Japan’s CFO deficit is a product of its traditional corporate structure. The most senior official in a Japanese company in charge of finance is, in general, a person who has only risen through the accounting department. Many peaks are the best financial watchdogs; many have evolved through the bleakness of Japan’s “lost decade” to world-class cost-cutters and cash hoarders; set your goals and you will meet them. But there they stopped and stopped. As one long-term investor put it, the perfect Japanese CFO will maintain a certain balance between equity and debt, but will not be part of the conversation or conceptualization of the ideal balance between the two.
Japanese CFOs are not often active participants in grand strategic discussions about company direction. They rarely graduate from business schools with views on how financing should be woven into the company’s DNA. Many are not officially executives, or on the board of directors. They are usually not closely entwined fellow travelers of the CEO, and do not tend to be natural successors for the top job.
In 2008, Japan implemented the equivalent of America’s Sarbanes-Oxley Act, which required more detailed financial reporting and evidence of stricter internal controls, with both requiring sign-off from the “chief financial officer”. To clarify who is mentioned, many companies give the title of CFO, without having to re-imagine it as a typical role. There was, notes Kobayashi, a short boom of CFO-making, which quickly collapsed.
The problem is that today’s generation of investors in Japan expect to be able to talk to a “real” CFO with a view. People who not only talk but basically wake up, sleep and think in the language of shareholders, they focus on the weighted average cost of capital, return on invested capital and so on.
Whether Japan likes it or not, investors have stepped up, and this particular demand can no longer be ignored or satisfied with the current offering. Japan has entered the age of the CFO, without many people qualified or itching for the role.

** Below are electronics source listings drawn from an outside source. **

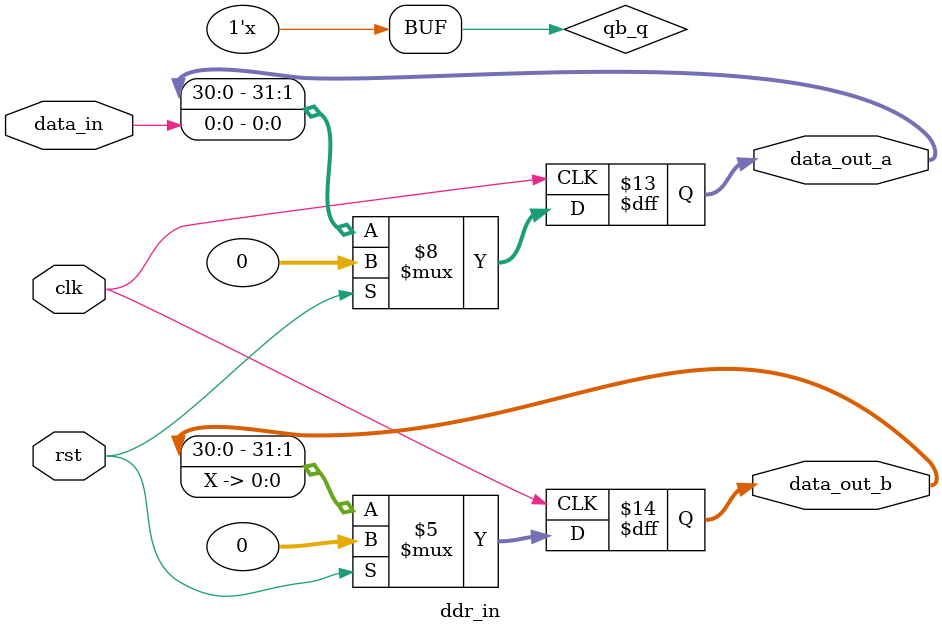
<source format=v>





module ddr_in (
    input clk,
    input data_in,
    input rst,
    output reg [31:0] data_out_a, 
    output reg [31:0] data_out_b
);

wire data_in;
reg qb_d;
reg qb_q;

always @(*) begin
  qb_q = qb_d;

  if(!clk) begin
    qb_d = data_in;
  end 
end

always @(posedge clk) begin

    qb_q <= qb_d;

    if (rst) begin
      data_out_a <= 32'b0;
      data_out_b <= 32'b0;
    end else begin

      data_out_a <= { data_out_a[30:0],data_in };
      data_out_b <= { data_out_b[30:0],qb_q };
    end
end

endmodule

</source>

The most practical solution, as with contact lenses, is to accept that there are certain specialist products that Japan cannot manufacture itself and to import the best from abroad. The mass importation of foreign CEOs will encounter significant friction in many companies and is in fact not needed. The mass import of foreign CFOs, though, will simultaneously fly under the social radar while igniting an unmissable homing beacon for investors.